When you copy the listing, reproduce each line as it appears and omit every image.
════════════════════
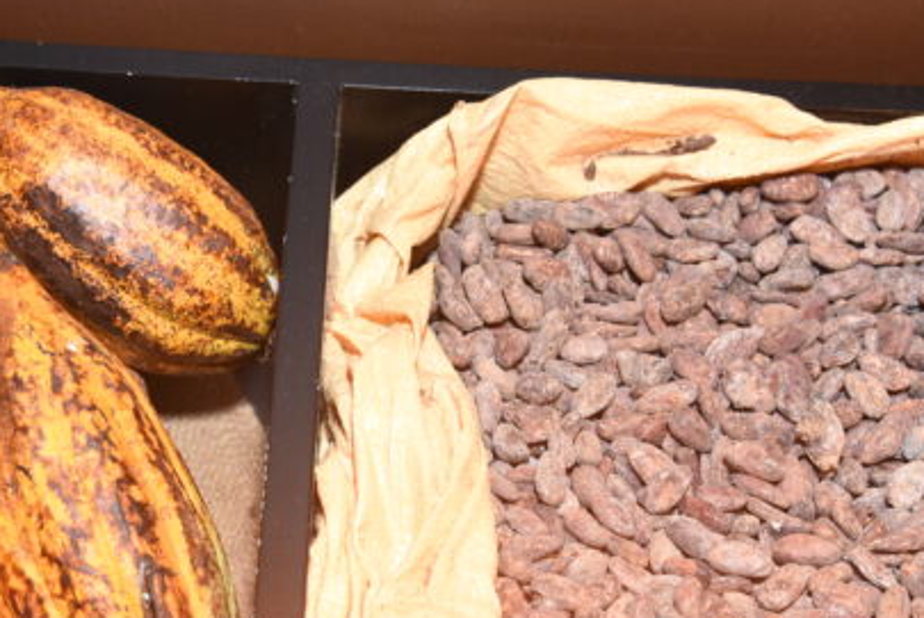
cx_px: 253
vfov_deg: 15.0
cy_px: 393
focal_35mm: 91
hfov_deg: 22.2
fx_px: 2338
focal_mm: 48
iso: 2500
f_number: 5.6
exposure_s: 1/160
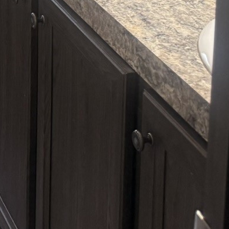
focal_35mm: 110
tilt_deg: -8.1
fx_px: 823
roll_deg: +0.6
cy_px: -205
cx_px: -183
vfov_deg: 13.8
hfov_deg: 14.1
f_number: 1.78
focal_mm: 6.76
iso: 200
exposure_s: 1/120
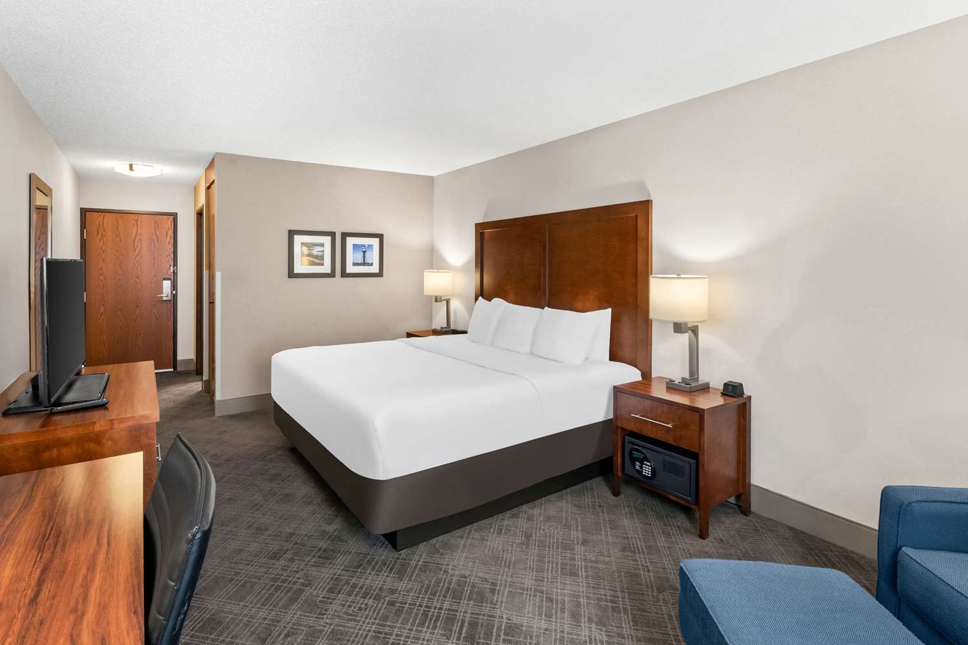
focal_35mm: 15
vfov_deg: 77.3
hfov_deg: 100.4
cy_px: 322
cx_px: 484
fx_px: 403
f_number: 8
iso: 400
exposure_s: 1/4
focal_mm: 10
════════════════════
• [Task response]
cx_px: 253
vfov_deg: 15.0
cy_px: 393
focal_35mm: 91
hfov_deg: 22.2
fx_px: 2338
focal_mm: 48
iso: 2500
f_number: 5.6
exposure_s: 1/160
focal_35mm: 110
tilt_deg: -8.1
fx_px: 823
roll_deg: +0.6
cy_px: -205
cx_px: -183
vfov_deg: 13.8
hfov_deg: 14.1
f_number: 1.78
focal_mm: 6.76
iso: 200
exposure_s: 1/120
focal_35mm: 15
vfov_deg: 77.3
hfov_deg: 100.4
cy_px: 322
cx_px: 484
fx_px: 403
f_number: 8
iso: 400
exposure_s: 1/4
focal_mm: 10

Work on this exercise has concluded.